▶ **Written task**: Retype everything from the start of the records down to the line containing "text_box b [487, 450, 563, 525]", including that line.

════════

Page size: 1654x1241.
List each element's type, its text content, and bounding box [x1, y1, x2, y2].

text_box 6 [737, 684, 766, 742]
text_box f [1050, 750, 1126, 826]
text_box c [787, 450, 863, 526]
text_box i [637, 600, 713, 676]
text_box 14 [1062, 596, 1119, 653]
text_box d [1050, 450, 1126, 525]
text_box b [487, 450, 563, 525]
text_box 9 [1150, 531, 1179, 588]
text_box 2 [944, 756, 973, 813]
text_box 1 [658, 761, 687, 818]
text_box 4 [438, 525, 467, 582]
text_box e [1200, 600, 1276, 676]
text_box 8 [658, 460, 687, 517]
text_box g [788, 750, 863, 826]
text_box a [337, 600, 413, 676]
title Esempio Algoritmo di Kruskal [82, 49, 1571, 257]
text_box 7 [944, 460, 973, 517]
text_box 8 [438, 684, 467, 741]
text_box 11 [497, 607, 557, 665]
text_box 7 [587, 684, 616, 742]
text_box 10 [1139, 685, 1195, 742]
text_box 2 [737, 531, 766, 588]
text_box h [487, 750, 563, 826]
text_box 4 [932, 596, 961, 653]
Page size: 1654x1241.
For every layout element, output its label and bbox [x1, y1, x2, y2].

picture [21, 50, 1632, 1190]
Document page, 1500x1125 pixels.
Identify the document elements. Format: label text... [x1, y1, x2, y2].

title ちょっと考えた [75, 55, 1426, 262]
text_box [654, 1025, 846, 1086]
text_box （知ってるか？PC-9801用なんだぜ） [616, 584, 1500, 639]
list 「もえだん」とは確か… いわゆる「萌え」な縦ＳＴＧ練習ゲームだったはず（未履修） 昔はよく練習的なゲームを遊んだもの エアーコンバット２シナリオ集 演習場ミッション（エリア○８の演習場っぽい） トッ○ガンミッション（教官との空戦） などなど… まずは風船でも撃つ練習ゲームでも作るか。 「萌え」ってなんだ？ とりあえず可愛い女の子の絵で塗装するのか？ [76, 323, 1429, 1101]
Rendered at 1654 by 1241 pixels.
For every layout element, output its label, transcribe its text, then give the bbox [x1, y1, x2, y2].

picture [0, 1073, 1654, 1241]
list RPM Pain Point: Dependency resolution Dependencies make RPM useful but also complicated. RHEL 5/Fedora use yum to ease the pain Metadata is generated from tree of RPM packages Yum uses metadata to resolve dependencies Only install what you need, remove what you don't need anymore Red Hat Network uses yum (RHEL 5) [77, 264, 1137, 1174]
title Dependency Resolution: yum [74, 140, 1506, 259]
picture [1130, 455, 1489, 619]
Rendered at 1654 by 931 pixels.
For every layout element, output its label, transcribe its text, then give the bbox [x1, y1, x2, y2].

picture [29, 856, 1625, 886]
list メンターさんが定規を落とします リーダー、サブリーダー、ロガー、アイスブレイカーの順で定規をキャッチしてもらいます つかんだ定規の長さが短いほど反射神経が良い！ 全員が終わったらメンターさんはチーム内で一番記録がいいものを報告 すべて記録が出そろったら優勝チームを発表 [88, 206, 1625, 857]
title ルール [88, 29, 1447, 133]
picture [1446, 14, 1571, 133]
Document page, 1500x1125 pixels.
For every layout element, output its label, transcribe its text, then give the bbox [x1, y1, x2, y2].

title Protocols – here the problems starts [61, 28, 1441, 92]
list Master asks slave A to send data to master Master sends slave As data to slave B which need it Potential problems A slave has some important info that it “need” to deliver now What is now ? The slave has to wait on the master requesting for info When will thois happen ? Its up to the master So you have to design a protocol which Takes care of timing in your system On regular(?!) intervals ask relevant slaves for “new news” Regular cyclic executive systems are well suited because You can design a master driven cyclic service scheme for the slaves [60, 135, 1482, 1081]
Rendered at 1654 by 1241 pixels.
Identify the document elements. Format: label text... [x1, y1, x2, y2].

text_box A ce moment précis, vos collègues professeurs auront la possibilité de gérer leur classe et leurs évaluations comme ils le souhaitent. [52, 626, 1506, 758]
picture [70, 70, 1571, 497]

════════

▶ **Correct response**:
Page size: 1654x1241.
List each element's type, its text content, and bounding box [x1, y1, x2, y2].

text_box 6 [737, 684, 766, 742]
text_box f [1050, 750, 1126, 826]
text_box c [787, 450, 863, 526]
text_box i [637, 600, 713, 676]
text_box 14 [1062, 596, 1119, 653]
text_box d [1050, 450, 1126, 525]
text_box b [487, 450, 563, 525]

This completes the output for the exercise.